English.news.cn 2012-03-22 09:42:34
http://news.xinhuanet.com/english/indepth/2012-03/22/c_131481529.htm
http://news.xinhuanet.com/english/indepth/2012-03/22/c_131481529.htm
BEIJING, March 22 (Xinhuanet) -- The mounting civilian death toll in Afghanistan and Iraq is a stigma on the way the United States has waged war in the two countries.
The vulnerability of civilians was brutally demonstrated on the morning of March 11, when 16 civilians, including women and children, were murdered in their homes in the southern Afghan province of Kandahar.
A lone US soldier, Sergeant Robert Bales, has been accused of the lethal rampage, which has understandably infuriated Afghan people and strained the already tense Afghan-US relations.
Washington owes the Afghan people an honest explanation of how their homes became killing zones.
As Washington is poised to gradually withdraw its troops in Afghanistan, there is no guarantee that the transition period leading up to the withdrawal will be a smooth one.
There is also no guarantee that the US will not leave Afghanistan in as big a mess as it did Iraq. The US pulled its troops out of Iraq in December, leaving the Gulf country in a quagmire of political instability and sectarian strife.
Tensions among political rivals have been on the rise, while bombings and killings happen on a daily basis. On March 20, which marked the ninth anniversary of the Iraq war, a torrent of violence and bombings ravaged 13 Iraqi cities and killed 44 people.
The US has unshirkable responsibilities to protect civilians in Afghanistan and Iraq, and it should be held accountable for the loss of civilian life in the two countries, as those who have lost their lives are victims of the US strategy in the two countries.

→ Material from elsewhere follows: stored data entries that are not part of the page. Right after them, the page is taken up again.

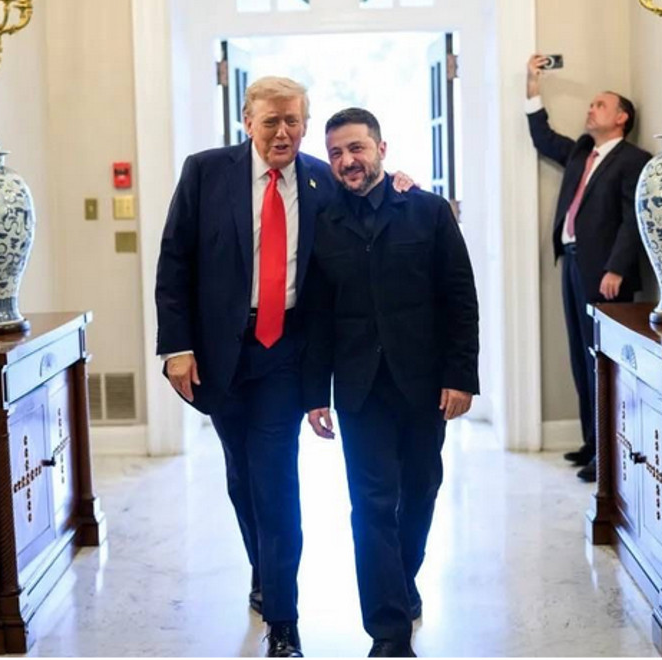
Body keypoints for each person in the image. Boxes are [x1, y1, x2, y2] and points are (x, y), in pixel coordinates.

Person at [155, 77, 413, 658]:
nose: (283, 132)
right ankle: (263, 570)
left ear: (304, 123)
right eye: (271, 120)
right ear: (247, 121)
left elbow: (371, 196)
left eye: (293, 120)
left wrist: (402, 183)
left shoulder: (323, 179)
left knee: (275, 481)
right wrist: (176, 346)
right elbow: (174, 261)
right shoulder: (205, 172)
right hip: (219, 352)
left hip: (285, 352)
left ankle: (283, 622)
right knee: (241, 478)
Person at [302, 108, 479, 658]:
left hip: (424, 384)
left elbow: (460, 299)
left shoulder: (427, 211)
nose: (347, 161)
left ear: (381, 148)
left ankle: (401, 583)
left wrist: (460, 376)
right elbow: (315, 317)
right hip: (359, 390)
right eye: (336, 153)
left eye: (356, 148)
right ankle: (388, 632)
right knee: (372, 504)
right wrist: (315, 394)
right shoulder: (324, 223)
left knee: (420, 491)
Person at [524, 54, 652, 482]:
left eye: (600, 104)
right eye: (591, 103)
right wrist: (532, 84)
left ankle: (608, 455)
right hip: (572, 264)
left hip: (605, 275)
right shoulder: (582, 153)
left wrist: (617, 268)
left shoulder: (633, 159)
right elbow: (543, 138)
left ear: (621, 117)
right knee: (582, 358)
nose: (590, 109)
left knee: (604, 362)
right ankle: (592, 442)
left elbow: (633, 220)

The soaring civilian death count in Afghanistan and in Iraq has aroused widespread concern among the international community over US strategy in Central Asia and the Middle East.
Conservative estimates put the number of civilians who have lost their lives in Iraq at more than 100,000 since the US invasion in 2003. There is no single figure for the overall number of civilians killed by the 10-year-old war in Afghanistan, but according to the latest report from the United Nations, 12,793 had been killed in the past six years.
Certainly people around the world are sickened by the ever-growing number of civilians who have been killed since the US launched its wars in Iraq and Afghanistan in the name of anti-terrorism.
One cannot help asking when will it end?